The pair, accompanied by their wives, laid bouquets of white flowers before lowering their heads at the memorial in the city’s peace park on May 21 on the sidelines of the G7 summit, where Yoon is one of several non-member leaders taking part in “outreach” sessions.
The joint visit – the first of its kind – is being seen as further evidence of the conservative leaders’ determination to look beyond longstanding sources of friction stemming from Japan’s 1910-1945 colonial rule of the Korean peninsula.
Previous administrations in Tokyo and Seoul have clashed over Japan’s lack of remorse over its wartime exploitation of forced Korean labour and the sexual enslavement of tens of thousands of Korean girls and women who were coerced into working in Japanese military brothels.
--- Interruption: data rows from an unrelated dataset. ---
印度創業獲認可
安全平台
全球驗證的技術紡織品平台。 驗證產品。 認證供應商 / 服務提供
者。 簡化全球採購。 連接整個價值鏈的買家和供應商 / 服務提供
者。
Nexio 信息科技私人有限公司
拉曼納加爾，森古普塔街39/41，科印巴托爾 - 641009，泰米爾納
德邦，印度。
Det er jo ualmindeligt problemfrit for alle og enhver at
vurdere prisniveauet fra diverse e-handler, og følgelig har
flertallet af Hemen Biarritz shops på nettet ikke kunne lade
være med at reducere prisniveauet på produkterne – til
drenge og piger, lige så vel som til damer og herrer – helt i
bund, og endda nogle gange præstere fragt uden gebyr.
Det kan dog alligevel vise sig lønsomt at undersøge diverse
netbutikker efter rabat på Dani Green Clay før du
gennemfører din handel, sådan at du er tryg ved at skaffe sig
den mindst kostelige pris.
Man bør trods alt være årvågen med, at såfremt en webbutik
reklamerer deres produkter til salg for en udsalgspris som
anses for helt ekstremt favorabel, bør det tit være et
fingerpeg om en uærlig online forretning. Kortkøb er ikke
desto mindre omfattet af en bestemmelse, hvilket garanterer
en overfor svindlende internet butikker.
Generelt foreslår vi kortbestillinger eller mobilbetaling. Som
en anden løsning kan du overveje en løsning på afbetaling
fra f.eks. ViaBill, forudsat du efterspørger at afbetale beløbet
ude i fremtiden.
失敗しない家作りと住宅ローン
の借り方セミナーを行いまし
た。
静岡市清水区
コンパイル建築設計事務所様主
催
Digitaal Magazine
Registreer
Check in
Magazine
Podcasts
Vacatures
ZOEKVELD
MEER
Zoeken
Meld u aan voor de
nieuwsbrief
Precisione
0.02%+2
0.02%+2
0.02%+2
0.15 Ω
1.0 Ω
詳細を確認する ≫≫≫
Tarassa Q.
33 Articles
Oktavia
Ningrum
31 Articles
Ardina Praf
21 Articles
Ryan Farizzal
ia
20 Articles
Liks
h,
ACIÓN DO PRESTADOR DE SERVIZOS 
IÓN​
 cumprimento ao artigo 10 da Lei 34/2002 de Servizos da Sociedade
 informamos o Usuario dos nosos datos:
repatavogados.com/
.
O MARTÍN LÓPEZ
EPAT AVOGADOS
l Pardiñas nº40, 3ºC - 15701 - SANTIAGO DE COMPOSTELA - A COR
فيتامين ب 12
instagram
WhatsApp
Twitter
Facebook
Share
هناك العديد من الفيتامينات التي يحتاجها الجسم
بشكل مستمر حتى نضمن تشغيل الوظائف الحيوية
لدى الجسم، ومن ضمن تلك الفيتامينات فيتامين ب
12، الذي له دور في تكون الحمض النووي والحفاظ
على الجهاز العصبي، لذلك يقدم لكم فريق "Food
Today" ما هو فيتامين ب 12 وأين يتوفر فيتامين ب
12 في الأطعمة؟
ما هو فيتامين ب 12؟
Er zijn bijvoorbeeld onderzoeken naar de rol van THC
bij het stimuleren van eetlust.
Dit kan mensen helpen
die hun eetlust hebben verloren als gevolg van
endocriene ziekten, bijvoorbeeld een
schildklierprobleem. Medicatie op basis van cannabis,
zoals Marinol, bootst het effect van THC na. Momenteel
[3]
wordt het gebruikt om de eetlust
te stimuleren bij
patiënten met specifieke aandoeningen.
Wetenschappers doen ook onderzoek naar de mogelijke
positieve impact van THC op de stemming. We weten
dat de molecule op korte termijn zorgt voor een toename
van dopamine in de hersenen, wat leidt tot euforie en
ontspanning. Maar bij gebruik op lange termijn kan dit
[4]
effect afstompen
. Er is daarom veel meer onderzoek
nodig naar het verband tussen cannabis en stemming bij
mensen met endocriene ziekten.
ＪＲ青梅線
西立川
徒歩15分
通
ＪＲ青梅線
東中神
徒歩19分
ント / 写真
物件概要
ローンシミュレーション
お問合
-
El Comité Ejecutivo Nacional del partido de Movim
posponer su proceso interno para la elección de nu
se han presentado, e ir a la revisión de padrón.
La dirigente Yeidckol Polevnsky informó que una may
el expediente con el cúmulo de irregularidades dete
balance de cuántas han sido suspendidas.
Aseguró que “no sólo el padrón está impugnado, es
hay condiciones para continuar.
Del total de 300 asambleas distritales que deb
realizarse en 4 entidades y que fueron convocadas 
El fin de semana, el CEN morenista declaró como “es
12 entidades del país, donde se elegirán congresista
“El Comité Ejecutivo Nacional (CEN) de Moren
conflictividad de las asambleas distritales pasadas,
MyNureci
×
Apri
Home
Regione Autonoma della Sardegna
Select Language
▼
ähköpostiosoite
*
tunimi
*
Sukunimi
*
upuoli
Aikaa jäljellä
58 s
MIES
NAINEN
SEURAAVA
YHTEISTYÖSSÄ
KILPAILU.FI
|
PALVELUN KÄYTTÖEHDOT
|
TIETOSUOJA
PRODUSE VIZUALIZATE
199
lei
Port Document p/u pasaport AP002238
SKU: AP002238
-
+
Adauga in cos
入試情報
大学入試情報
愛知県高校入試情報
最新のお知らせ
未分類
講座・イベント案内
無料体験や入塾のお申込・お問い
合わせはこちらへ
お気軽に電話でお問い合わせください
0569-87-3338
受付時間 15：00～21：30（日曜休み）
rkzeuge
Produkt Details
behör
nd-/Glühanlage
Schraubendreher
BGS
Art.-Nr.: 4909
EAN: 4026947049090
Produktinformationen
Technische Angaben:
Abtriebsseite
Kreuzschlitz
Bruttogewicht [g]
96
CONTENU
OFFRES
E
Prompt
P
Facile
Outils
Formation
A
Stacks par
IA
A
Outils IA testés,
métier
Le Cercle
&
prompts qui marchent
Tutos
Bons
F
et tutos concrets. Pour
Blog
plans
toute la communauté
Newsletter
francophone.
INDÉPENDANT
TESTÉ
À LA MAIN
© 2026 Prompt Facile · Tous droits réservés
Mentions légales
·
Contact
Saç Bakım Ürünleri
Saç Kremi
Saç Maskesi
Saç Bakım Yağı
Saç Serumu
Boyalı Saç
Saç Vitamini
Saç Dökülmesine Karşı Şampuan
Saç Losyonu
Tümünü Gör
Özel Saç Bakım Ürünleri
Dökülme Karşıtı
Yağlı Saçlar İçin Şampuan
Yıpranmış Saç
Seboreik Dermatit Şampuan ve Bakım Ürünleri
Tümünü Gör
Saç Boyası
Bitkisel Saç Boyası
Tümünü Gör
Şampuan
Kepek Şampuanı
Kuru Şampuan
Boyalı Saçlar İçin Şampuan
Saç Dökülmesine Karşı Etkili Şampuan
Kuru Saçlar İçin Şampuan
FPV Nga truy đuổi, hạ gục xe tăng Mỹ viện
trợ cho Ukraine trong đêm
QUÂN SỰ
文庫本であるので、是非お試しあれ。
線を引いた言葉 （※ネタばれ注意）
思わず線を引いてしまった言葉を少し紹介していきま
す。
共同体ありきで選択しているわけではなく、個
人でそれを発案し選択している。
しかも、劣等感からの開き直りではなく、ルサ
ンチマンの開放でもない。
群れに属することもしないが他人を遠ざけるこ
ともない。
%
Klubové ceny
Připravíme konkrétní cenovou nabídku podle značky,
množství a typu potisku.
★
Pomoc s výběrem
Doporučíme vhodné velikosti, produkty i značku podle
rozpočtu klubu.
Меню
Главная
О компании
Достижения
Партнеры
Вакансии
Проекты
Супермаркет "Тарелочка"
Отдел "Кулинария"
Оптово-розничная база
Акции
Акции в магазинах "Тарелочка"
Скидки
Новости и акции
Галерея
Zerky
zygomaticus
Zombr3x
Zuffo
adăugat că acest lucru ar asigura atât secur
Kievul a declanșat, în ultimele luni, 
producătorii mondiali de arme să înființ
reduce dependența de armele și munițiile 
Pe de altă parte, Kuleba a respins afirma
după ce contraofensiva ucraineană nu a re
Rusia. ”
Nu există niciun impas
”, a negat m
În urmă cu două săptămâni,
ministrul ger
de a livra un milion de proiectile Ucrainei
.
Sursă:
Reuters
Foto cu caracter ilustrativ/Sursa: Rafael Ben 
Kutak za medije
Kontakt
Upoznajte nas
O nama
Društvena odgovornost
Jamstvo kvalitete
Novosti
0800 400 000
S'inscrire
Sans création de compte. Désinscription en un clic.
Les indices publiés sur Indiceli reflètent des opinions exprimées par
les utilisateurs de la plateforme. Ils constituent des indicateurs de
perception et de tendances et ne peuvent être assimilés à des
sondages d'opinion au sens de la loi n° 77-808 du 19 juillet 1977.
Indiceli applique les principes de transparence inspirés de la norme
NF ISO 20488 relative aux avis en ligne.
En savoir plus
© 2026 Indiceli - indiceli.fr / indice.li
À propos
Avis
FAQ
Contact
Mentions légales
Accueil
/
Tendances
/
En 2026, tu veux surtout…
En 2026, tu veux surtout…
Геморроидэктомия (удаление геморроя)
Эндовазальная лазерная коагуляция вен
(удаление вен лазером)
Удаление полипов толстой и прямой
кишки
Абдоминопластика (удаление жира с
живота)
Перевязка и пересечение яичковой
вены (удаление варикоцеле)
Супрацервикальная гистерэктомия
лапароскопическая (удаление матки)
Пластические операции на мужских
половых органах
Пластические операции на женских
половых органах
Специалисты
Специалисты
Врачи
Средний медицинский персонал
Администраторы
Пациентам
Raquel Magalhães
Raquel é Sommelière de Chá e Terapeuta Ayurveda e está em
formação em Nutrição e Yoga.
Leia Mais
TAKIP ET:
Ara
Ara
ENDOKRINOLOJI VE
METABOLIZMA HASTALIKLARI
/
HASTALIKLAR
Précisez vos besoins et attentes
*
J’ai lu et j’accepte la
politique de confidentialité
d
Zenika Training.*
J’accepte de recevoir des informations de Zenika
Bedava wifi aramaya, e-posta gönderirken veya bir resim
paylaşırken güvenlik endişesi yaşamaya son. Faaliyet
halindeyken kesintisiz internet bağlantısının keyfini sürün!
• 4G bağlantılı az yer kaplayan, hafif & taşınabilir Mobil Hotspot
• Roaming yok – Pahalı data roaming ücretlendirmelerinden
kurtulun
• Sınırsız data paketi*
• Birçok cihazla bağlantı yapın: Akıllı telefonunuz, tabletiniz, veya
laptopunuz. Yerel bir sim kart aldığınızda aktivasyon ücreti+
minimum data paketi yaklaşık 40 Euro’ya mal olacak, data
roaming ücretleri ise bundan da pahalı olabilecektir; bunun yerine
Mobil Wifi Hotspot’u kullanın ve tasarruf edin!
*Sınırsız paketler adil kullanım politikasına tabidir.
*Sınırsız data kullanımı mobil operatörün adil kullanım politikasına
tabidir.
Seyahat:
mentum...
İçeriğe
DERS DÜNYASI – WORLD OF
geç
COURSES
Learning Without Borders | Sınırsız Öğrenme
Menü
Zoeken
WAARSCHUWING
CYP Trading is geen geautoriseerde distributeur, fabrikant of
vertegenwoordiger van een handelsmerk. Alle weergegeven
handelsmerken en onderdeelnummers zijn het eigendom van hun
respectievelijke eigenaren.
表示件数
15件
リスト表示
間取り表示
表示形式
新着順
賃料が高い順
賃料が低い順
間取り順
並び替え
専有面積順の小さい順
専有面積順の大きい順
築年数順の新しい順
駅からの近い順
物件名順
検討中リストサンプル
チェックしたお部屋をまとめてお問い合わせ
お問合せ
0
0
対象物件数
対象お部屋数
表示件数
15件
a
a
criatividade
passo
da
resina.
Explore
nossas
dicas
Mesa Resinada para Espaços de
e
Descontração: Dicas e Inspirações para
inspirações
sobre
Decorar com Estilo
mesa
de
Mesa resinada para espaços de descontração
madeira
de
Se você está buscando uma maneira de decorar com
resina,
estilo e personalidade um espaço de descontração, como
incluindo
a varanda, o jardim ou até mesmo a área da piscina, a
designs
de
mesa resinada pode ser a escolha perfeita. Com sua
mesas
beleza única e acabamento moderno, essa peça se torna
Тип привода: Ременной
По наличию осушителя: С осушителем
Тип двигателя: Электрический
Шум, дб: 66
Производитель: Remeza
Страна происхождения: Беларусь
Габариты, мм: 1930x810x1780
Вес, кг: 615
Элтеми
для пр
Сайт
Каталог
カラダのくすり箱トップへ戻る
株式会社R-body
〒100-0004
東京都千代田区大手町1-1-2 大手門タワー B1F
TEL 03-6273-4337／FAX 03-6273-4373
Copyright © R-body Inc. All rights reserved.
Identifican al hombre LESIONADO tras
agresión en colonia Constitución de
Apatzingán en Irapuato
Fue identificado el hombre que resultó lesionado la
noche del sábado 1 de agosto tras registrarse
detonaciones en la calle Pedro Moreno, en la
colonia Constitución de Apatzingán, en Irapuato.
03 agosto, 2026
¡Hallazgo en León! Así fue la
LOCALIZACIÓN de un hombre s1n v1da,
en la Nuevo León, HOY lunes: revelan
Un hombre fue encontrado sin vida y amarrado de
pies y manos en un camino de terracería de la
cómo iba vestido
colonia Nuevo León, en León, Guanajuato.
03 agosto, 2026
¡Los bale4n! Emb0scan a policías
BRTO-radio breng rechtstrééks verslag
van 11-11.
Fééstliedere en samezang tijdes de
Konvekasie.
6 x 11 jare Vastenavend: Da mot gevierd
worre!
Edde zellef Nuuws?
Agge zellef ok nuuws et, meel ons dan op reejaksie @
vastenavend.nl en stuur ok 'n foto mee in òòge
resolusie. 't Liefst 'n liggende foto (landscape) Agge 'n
The countries also have competing claims to the Takeshima-Dokdo islands, which are administered by South Korea.
Japan’s government insists that all compensation claims were settled when the countries normalised diplomatic ties in 1965, but their shared wartime legacy has continued to sour relations almost eight decades since the end of the Pacific conflict.
Ties have thawed under Yoon and Kishida amid US pressure on the countries – home to tens of thousands of American troops – to cooperate on the nuclear threat posed by North Korea and other regional security challenges.
During a visit to South Korea this month, Kishida said his “heart aches” for the “terrible suffering and grief” endured by Koreans during Japanese colonial rule – a comment Yoon said had “touched the heart of South Koreans”.
In March, Yoon became the first South Korean leader to visit Japan in more than a decade after he announced the launch of a government-backed fund to support victims of forced labour who had sought compensation from Japanese companies – a move that has been criticised by survivors and their families.
Yoon praised Kishida for his “sincere determination” to improve ties at the start of their talks in Hiroshima on May 21 – the third time they have met in two months.
“This will be remembered as a courageous action by prime minister Kishida that paves the way for a peaceful future while expressing grief for the Korean victims of the atomic bombing,” Yoon said after the memorial visit.
He said he hoped Seoul and Tokyo would continue to cooperate on bilateral and global issues “based on our deep relationship of trust”.
Kishida said the visit to the Korean A-bomb memorial was “extremely important for Japan-South Korea relations and for us to pray for world peace”.
An estimated 40,000 ethnic Korean residents are believed to have died after the US dropped an atomic bomb on Hiroshima – then an important military hub – on 6 August 1945 and, three days later, on the city of Nagasaki, although no official figures exist.
Kishida was due to accompany Yoon and other guest-nation leaders to the Hiroshima Peace Memorial Museum and cenotaph on May 21, two days after G7 leaders laid wreaths in honour of the hundreds of thousands of people whose deaths have been attributed to the atomic bombing 78 years ago.